* The task
Can you rewrite the material from its first line through the line containing "common name: California barrel cactus", swapping every "common name" for "vernacular name" and keeping everything else unchanged?

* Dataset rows
====================

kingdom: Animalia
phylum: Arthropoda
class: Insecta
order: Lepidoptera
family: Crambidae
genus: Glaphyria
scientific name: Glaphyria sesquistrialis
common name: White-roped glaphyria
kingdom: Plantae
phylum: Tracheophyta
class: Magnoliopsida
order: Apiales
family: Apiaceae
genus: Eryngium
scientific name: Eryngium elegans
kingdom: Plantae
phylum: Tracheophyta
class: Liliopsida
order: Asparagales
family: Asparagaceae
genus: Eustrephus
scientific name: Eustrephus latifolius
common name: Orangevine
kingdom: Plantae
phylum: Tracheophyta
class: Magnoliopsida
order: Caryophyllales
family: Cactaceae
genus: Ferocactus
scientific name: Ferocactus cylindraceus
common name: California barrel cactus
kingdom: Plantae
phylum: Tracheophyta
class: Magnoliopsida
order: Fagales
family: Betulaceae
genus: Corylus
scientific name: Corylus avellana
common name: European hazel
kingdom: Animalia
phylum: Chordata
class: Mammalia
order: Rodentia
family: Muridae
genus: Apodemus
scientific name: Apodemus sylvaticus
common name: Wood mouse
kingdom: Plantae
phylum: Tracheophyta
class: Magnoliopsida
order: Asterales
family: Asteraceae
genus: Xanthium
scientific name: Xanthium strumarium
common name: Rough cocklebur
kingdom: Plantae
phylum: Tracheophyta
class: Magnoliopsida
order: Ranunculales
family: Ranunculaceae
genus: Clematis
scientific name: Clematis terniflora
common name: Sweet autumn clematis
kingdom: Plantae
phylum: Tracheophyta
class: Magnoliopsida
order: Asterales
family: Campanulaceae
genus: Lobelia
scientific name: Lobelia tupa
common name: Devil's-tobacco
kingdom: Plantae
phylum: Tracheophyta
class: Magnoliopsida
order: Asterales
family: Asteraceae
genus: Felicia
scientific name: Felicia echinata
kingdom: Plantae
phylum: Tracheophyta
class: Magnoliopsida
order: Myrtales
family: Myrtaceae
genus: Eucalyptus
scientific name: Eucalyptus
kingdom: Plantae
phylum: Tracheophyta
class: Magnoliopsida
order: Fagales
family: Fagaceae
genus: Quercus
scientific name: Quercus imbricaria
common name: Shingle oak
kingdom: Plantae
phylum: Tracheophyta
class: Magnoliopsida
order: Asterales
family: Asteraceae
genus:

====================

* Solved exercise
kingdom: Animalia
phylum: Arthropoda
class: Insecta
order: Lepidoptera
family: Crambidae
genus: Glaphyria
scientific name: Glaphyria sesquistrialis
vernacular name: White-roped glaphyria
kingdom: Plantae
phylum: Tracheophyta
class: Magnoliopsida
order: Apiales
family: Apiaceae
genus: Eryngium
scientific name: Eryngium elegans
kingdom: Plantae
phylum: Tracheophyta
class: Liliopsida
order: Asparagales
family: Asparagaceae
genus: Eustrephus
scientific name: Eustrephus latifolius
vernacular name: Orangevine
kingdom: Plantae
phylum: Tracheophyta
class: Magnoliopsida
order: Caryophyllales
family: Cactaceae
genus: Ferocactus
scientific name: Ferocactus cylindraceus
vernacular name: California barrel cactus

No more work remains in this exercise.